Figure 6 – Types of pitting: a – open with a protective layer on the surrounding surface; b – closed, without a surrounding protective layer; c – closed, with a surrounding protective layer. 1 – metal; 2 – solution; 3 – protective layer; 4 – porous corrosion products; 5 – cover over the pitting; 6 – holes in the cover. The development of pitting is facilitated by various types of defects on the surface of the passive film, for example, scratches, chips, pores, and foreign inclusions. Also, for pitting to occur, it is necessary that the solution simultaneously contain pitting corrosion activators (Cl-, Br-, J-, CN-) and metal passivators (OH-, SO42-, NO3-, ClO4-).

4.4 Intergranular corrosion.

Intercrystalline corrosion

arises due to the difference in potentials at the grain boundary and in its matrix (Figure 7).

In air, a carbide phase forms at the grain boundary, which shifts the potential to more electronegative values. Thus, the grain boundary is the anode with respect to their matrix.

This type of corrosion is most dangerous for alloys, since in the place where the more electronegative metal accumulates, an anode will form, and the main one - a cathode. For example, for stainless steels containing chromium, the chromium content near the grain boundaries is lower than on the rest of the surface, which makes them less passivated. As a result, such places become anodes in relation to the grain matrix.

Figure 7 – Intercrystalline corrosion of stainless steel: 1 – cathode; 2 – anode; 3 – carbide phase; 4 – chromium-depleted zone; 5 – grain boundary.

4.5 Fretting corrosion.

Fretting corrosion

occurs between two surfaces that are in continuous contact with each other and undergo small vibrations. The surfaces are never separated from each other, so fragments of corrosion products accumulate at points of mechanical contact.

This corrosion occurs during minor vibrations, cyclic or reciprocating movements with small amplitudes and speeds. Bolts, rivets, hinges, couplings, valves, engine parts, etc. are subject to this corrosion.
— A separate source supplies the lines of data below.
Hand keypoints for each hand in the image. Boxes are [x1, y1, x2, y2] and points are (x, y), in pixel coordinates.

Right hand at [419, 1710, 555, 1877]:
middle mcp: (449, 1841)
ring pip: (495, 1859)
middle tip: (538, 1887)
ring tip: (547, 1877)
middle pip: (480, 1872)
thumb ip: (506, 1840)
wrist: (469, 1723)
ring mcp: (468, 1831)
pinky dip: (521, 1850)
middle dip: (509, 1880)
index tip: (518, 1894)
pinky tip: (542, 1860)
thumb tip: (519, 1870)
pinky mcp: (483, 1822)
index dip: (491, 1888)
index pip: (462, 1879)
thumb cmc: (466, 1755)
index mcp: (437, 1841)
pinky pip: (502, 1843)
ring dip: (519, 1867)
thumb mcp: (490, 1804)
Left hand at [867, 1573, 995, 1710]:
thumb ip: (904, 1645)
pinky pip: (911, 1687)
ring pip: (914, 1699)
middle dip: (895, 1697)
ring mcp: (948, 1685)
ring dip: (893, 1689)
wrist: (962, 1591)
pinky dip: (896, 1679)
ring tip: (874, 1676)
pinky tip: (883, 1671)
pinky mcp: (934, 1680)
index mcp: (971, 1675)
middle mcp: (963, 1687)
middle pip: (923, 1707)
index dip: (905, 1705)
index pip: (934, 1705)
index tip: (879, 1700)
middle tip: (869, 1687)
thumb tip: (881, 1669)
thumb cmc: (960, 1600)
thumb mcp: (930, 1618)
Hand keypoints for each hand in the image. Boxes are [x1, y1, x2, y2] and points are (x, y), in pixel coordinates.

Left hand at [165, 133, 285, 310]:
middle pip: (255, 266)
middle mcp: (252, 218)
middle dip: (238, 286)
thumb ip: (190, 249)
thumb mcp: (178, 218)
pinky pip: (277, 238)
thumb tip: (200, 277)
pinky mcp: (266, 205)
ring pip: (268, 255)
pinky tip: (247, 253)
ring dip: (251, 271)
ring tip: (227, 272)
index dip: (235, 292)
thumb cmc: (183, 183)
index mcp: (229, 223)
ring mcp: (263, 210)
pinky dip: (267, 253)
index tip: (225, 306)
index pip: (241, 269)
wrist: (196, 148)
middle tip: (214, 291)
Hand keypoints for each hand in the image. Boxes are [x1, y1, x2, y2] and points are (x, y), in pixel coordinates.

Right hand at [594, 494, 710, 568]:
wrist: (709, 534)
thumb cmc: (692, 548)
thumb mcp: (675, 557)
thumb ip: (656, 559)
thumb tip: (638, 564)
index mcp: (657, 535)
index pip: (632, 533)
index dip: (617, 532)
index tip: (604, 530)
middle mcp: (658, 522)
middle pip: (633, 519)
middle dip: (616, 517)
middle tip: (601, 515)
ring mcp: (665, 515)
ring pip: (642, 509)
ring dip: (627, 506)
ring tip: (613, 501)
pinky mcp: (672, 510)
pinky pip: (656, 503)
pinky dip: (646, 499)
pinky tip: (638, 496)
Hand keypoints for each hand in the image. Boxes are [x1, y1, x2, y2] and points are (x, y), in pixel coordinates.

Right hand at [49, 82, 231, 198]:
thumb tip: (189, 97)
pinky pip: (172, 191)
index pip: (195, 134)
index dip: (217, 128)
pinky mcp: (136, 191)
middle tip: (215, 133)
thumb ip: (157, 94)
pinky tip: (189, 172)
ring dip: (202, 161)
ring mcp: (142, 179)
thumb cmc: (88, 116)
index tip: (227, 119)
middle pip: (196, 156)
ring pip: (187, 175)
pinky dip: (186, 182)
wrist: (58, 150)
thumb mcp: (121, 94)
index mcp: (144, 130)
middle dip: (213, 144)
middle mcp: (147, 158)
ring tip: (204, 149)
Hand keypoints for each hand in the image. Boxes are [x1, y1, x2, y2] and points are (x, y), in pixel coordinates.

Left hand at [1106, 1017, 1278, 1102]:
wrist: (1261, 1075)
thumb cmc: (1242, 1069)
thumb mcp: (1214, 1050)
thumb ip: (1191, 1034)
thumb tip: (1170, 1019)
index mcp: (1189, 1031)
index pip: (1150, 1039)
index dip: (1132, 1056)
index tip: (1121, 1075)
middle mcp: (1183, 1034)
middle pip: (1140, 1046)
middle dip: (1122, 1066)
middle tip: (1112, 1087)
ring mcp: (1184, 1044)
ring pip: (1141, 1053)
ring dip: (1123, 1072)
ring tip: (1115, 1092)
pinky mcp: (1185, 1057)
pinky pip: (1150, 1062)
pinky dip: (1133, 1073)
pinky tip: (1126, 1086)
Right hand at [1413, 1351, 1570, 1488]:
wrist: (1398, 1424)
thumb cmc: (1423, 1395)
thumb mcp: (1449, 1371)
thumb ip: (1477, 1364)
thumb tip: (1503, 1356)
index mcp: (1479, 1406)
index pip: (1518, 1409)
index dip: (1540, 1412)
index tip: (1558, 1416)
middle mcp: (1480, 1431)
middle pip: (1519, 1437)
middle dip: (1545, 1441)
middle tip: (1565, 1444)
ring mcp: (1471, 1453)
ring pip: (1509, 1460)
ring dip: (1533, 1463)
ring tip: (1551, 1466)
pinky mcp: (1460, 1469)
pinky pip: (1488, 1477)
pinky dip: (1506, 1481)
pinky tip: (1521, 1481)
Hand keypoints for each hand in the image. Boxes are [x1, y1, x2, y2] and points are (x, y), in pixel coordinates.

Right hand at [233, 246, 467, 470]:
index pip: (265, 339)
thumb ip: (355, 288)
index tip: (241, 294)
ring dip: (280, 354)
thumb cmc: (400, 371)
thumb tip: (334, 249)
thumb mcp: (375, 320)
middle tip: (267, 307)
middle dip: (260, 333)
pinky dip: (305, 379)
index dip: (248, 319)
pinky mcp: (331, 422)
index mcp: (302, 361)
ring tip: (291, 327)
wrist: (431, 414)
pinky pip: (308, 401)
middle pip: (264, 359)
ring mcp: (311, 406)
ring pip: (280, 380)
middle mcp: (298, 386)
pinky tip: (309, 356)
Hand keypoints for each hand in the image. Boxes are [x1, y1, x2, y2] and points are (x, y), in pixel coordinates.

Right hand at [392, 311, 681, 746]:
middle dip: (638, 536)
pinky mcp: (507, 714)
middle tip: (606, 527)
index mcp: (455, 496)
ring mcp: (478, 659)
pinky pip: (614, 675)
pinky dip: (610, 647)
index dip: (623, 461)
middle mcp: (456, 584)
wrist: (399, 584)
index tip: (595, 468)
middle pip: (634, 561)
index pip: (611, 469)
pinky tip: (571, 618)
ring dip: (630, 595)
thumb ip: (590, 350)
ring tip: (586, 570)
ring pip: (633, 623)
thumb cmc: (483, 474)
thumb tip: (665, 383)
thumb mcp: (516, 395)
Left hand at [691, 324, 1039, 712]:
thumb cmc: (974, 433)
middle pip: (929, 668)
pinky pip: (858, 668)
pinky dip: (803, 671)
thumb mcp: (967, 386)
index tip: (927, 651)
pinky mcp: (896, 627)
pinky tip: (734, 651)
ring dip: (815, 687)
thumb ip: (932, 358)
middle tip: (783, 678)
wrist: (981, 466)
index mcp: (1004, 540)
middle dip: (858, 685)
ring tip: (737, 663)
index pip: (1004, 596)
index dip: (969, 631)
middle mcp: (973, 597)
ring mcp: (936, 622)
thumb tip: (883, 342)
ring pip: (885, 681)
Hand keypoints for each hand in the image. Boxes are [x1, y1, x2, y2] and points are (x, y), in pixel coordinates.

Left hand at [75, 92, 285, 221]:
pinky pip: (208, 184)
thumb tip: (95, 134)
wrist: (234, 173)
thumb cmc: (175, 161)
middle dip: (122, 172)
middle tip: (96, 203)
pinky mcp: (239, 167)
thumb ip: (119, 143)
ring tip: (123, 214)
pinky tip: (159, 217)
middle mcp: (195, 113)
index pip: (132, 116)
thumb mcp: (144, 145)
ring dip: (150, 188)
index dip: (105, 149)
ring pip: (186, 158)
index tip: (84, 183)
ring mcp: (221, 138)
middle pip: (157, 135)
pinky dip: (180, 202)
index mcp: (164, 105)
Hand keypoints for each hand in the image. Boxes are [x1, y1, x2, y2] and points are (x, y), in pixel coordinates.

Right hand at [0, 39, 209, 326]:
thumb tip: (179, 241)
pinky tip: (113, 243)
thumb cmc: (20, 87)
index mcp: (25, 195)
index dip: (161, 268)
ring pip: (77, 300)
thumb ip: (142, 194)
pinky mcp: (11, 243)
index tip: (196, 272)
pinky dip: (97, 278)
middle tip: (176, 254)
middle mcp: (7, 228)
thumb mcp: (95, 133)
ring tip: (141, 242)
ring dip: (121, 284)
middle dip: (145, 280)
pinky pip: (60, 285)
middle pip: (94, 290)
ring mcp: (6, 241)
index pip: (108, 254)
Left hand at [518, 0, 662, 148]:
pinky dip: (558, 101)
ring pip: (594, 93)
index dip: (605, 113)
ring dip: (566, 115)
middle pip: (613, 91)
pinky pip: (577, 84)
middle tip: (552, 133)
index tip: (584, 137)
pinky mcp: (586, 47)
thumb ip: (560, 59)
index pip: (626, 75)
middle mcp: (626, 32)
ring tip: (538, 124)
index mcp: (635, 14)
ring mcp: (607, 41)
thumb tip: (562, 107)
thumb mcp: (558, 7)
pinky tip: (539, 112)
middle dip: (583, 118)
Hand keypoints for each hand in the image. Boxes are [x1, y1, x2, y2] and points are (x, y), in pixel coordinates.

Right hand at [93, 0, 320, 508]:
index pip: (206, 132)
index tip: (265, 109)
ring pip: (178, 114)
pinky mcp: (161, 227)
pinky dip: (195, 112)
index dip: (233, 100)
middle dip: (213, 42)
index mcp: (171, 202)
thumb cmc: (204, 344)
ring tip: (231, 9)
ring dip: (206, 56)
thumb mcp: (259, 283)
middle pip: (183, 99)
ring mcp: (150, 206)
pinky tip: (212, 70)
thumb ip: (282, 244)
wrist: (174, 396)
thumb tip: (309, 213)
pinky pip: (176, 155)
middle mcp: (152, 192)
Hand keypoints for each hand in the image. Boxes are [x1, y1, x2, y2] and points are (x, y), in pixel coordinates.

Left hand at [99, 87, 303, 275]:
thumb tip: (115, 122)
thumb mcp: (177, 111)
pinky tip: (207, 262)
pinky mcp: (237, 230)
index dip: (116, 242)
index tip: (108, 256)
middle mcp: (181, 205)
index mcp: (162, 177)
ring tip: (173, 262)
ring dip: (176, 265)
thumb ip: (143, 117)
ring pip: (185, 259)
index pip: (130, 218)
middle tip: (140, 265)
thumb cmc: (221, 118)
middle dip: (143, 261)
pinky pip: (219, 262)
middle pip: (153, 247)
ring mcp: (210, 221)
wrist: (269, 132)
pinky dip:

4.6 Stress corrosion cracking.

Stress corrosion cracking occurs when a metal product is subjected to tension in a corrosive environment. Then, even at stresses below the fracture stress, cracking occurs, ultimately leading to the destruction of the structure or product.

Corrosion occurs on stretched areas of the metal, since they turn out to be anodes in relation to the unstretched part. This phenomenon is observed on any metals and alloys, as well as in any environment.

4.7 Corrosion fatigue.

Corrosion fatigue occurs due to simultaneous exposure to an aggressive environment and mechanical load.

Corrosion fatigue often causes “unexpected” failure of metal parts, so if a part in a corrosive environment is subject to continuous vibration, its failure will occur at a stress well below the endurance limit.